### RECORDS SUPPLIED
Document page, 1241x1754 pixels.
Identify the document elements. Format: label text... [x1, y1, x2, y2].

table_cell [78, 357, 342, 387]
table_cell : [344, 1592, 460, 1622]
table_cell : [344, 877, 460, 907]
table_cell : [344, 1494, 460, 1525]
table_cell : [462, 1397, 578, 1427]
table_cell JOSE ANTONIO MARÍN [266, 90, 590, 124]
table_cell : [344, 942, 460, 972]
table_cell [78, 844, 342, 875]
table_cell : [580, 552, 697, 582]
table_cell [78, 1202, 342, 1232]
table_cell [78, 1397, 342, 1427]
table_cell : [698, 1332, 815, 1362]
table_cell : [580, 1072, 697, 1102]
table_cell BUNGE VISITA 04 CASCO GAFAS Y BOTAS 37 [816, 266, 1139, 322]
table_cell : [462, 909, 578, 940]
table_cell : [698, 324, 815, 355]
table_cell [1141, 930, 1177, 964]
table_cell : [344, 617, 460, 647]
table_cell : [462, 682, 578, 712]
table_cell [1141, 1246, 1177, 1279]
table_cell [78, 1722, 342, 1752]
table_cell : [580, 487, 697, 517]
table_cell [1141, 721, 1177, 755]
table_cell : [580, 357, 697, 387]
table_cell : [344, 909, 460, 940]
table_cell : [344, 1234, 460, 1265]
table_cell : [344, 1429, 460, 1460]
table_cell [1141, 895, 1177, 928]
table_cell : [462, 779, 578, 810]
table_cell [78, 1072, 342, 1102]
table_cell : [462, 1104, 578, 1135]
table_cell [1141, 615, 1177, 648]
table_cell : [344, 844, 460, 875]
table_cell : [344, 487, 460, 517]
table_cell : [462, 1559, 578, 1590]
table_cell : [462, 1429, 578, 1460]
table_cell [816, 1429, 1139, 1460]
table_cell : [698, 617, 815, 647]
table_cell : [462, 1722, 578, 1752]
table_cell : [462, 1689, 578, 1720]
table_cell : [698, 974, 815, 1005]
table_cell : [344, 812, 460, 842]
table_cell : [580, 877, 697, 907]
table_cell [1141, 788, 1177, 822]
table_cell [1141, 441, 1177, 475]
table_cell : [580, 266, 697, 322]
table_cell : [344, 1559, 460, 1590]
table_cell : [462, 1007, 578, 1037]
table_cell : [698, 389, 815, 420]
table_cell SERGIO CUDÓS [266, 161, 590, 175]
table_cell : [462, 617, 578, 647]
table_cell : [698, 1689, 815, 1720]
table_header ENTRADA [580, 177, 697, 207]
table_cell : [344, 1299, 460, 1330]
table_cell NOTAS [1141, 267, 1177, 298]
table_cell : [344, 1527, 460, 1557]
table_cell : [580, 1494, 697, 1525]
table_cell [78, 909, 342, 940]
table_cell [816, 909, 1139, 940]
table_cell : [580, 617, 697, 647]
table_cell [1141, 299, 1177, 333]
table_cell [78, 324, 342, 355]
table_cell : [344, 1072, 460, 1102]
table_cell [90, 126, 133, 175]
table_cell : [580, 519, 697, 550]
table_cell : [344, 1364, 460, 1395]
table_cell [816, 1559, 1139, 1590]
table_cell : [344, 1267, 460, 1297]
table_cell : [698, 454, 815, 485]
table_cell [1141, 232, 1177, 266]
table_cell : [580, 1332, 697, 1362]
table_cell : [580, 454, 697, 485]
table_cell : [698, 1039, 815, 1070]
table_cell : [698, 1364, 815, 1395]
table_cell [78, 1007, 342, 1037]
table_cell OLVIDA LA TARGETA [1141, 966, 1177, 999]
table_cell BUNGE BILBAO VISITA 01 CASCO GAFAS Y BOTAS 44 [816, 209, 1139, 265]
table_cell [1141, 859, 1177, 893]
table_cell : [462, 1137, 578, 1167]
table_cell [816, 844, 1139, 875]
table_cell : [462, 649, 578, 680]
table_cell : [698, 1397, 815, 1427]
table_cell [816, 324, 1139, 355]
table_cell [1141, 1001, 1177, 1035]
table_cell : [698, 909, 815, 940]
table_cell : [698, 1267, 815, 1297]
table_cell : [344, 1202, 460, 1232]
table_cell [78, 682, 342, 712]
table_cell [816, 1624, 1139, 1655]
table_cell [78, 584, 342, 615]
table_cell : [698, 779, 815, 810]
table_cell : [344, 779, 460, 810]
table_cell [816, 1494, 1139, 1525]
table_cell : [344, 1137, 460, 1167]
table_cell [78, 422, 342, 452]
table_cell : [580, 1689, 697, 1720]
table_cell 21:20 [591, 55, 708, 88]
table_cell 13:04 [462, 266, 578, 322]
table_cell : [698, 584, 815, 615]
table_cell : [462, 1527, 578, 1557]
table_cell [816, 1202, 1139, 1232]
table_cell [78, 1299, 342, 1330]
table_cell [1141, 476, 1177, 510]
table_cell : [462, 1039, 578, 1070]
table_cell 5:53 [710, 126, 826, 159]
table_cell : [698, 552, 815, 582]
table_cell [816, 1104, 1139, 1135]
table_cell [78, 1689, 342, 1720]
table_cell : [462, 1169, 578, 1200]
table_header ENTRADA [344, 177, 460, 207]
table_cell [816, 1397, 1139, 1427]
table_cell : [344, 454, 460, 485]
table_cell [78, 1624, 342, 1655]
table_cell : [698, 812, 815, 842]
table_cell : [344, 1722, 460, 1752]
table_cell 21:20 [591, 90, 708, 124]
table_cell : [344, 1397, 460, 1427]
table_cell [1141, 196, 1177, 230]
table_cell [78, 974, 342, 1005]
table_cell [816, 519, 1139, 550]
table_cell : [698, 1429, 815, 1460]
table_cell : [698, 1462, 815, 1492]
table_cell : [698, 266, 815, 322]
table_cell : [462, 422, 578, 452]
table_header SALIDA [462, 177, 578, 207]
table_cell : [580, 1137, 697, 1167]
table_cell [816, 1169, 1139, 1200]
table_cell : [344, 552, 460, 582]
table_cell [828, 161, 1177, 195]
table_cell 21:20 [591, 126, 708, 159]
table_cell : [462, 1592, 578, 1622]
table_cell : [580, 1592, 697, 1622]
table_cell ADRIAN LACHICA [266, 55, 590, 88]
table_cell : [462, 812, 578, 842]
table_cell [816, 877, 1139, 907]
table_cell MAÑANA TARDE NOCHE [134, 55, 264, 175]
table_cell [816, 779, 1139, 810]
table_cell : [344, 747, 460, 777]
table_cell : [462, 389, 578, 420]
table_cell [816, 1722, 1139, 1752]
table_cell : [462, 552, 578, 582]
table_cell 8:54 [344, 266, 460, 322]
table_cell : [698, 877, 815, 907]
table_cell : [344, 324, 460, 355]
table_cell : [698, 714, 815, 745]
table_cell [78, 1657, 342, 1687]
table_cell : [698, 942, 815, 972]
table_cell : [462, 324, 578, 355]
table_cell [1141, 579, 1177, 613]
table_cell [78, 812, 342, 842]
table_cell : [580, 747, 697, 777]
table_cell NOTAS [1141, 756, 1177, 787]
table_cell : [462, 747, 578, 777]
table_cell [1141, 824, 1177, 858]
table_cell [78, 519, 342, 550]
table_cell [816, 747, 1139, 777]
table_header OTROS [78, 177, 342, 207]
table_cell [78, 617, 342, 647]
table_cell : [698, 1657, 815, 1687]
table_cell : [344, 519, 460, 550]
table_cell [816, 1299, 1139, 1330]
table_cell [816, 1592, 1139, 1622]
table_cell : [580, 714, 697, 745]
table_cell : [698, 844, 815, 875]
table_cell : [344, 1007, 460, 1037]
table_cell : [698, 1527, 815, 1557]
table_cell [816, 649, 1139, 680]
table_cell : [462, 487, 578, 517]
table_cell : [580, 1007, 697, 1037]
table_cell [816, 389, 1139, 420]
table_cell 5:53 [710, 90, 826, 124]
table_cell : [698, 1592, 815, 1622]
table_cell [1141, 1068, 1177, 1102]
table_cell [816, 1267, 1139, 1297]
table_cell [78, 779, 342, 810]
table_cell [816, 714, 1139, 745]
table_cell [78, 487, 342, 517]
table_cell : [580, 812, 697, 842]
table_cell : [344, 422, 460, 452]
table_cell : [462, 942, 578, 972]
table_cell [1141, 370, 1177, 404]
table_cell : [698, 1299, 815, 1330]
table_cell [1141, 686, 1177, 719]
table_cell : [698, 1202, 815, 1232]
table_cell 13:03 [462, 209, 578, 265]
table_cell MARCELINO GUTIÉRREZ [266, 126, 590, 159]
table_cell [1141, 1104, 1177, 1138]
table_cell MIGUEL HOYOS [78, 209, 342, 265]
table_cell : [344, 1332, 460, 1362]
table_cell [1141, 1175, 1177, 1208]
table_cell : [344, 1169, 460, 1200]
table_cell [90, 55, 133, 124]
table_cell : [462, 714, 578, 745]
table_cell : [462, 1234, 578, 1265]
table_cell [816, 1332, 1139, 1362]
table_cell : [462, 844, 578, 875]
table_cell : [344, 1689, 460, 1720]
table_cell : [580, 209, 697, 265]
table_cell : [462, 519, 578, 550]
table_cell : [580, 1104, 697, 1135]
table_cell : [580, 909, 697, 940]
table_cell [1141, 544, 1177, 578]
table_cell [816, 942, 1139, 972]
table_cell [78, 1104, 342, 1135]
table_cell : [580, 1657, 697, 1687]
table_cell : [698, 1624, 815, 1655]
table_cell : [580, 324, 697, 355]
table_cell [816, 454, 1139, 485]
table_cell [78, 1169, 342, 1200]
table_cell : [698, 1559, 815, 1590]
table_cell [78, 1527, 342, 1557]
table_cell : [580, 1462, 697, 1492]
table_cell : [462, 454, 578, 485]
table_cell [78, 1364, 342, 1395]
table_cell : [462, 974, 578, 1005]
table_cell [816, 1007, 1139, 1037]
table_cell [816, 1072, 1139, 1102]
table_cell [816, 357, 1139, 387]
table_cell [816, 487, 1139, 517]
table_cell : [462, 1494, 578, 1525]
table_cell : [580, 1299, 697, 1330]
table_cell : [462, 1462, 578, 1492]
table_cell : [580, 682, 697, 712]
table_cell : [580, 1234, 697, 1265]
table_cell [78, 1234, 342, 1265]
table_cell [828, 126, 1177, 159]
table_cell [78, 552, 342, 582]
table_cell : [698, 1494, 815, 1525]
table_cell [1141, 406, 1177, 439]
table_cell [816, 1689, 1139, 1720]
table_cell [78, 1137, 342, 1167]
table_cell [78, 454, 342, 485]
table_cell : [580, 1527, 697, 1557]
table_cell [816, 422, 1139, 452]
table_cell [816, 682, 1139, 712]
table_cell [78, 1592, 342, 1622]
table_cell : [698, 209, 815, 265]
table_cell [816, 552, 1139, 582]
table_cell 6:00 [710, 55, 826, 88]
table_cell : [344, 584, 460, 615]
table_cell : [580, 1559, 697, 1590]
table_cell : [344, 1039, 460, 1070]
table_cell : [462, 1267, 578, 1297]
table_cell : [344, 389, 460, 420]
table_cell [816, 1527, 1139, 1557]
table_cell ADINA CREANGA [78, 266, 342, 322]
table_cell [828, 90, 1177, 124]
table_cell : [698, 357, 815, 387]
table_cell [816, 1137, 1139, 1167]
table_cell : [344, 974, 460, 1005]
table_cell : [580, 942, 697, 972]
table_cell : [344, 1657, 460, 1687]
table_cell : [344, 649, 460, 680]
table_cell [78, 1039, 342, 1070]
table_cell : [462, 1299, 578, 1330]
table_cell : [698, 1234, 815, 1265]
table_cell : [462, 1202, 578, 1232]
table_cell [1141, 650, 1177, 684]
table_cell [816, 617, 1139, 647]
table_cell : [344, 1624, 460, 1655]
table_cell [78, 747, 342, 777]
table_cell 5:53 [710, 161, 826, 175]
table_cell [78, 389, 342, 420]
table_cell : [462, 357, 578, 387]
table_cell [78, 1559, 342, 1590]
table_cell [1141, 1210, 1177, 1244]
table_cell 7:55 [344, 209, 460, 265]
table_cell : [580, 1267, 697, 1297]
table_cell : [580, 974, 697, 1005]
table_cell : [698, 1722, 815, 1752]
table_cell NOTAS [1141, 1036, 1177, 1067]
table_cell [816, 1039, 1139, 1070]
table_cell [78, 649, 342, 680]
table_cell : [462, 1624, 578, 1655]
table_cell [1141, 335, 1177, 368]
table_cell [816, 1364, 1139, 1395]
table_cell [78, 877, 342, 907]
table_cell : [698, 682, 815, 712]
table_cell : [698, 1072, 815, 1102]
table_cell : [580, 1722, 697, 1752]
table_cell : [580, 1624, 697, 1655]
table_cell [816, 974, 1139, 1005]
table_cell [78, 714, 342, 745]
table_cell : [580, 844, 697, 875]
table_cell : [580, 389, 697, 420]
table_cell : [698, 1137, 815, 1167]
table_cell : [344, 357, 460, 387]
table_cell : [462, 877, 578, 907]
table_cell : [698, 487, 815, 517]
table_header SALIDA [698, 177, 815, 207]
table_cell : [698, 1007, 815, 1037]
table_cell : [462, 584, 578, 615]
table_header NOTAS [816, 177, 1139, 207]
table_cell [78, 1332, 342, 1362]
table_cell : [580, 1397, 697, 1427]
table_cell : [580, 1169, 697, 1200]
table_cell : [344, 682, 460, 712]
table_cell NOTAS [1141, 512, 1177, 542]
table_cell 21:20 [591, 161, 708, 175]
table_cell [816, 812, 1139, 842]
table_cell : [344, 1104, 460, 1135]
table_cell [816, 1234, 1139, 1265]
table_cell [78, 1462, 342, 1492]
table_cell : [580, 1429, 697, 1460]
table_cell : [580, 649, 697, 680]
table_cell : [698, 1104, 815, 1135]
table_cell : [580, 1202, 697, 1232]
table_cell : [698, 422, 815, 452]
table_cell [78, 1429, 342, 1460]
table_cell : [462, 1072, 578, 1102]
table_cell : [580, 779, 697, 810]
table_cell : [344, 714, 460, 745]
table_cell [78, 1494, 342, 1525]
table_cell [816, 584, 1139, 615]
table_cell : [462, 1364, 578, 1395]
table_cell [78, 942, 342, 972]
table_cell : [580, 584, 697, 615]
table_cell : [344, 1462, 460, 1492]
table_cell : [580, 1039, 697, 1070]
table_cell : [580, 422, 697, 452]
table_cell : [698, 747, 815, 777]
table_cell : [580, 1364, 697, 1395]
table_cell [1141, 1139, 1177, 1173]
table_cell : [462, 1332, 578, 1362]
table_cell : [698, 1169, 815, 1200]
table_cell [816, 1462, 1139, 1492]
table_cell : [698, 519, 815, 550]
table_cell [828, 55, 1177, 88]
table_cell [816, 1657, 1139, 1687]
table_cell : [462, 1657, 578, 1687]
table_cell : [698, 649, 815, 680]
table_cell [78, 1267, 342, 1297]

### EXERCISE OBJECTIVE
Check each line of the entries for "SALIDA" and copy those that have it.

### EXERCISE OUTPUT
table_header SALIDA [462, 177, 578, 207]
table_header SALIDA [698, 177, 815, 207]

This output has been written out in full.